PROBLEM A -> Please copy the lines of the records below without changing anything, and leave the pictures out of your copy.

DOCUMENT PASSAGE ->
1. Understand How the Interest Rate Works

In most countries, banks will offer a floating rate (the rate varies according to an index), or a fixed rate (the rate stays the same).

The exact definition of “fixed” and “floating” differs between countries. In Singapore, a “fixed rate” is temporary; it lasts for a certain number of years before reverting to a floating rate. In countries like the United States, a fixed rate might last for the entire loan tenure.

Some countries’ banks also offer “split rates”, in which one part of the home loan is fixed, and the other part is variable.

If you’re getting a floating or split rate, find out how the rate is determined. Home loans in the United Kingdom might be pegged to the London Interbank Offered Rate (LIBOR), whereas most local bank loans are pegged to the Singapore Interbank Offered Rate (SIBOR). You will need to track this index, to know if it’s time to refinance.

Alternatively, some banks will offer you internal rates (board rates), which are determined by how badly the director wants a new Ferrari.

PROBLEM B ->
Decide whether each statement agrees with the passage above on home loan interest rates. For each one, answer yes or no and quote the words from the passage that settle it.
(i) In Singapore, a fixed rate lasts for the entire loan tenure.
(ii) Most local bank loans are pegged to the Singapore Interbank Offered Rate.
(iii) With a split rate, one part of the home loan is fixed and the other part is variable.

DATA EXTRACT ->

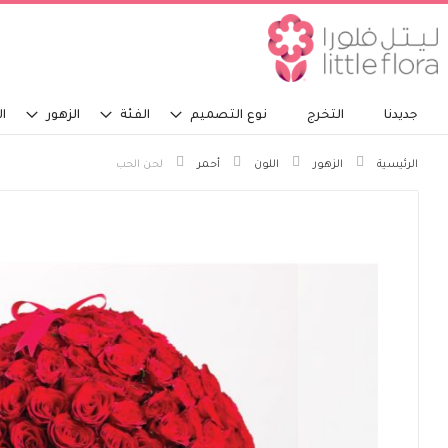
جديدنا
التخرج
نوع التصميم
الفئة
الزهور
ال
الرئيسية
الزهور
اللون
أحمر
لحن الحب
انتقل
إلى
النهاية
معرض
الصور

EXERCISE OUTPUT A ->
جديدنا
التخرج
نوع التصميم
الفئة
الزهور
ال
الرئيسية
الزهور
اللون
أحمر
لحن الحب
انتقل
إلى
النهاية
معرض
الصور

EXERCISE OUTPUT B ->
(i) No: "In Singapore, a “fixed rate” is temporary; it lasts for a certain number of years before reverting to a floating rate."
(ii) Yes: "most local bank loans are pegged to the Singapore Interbank Offered Rate (SIBOR)"
(iii) Yes: "one part of the home loan is fixed, and the other part is variable"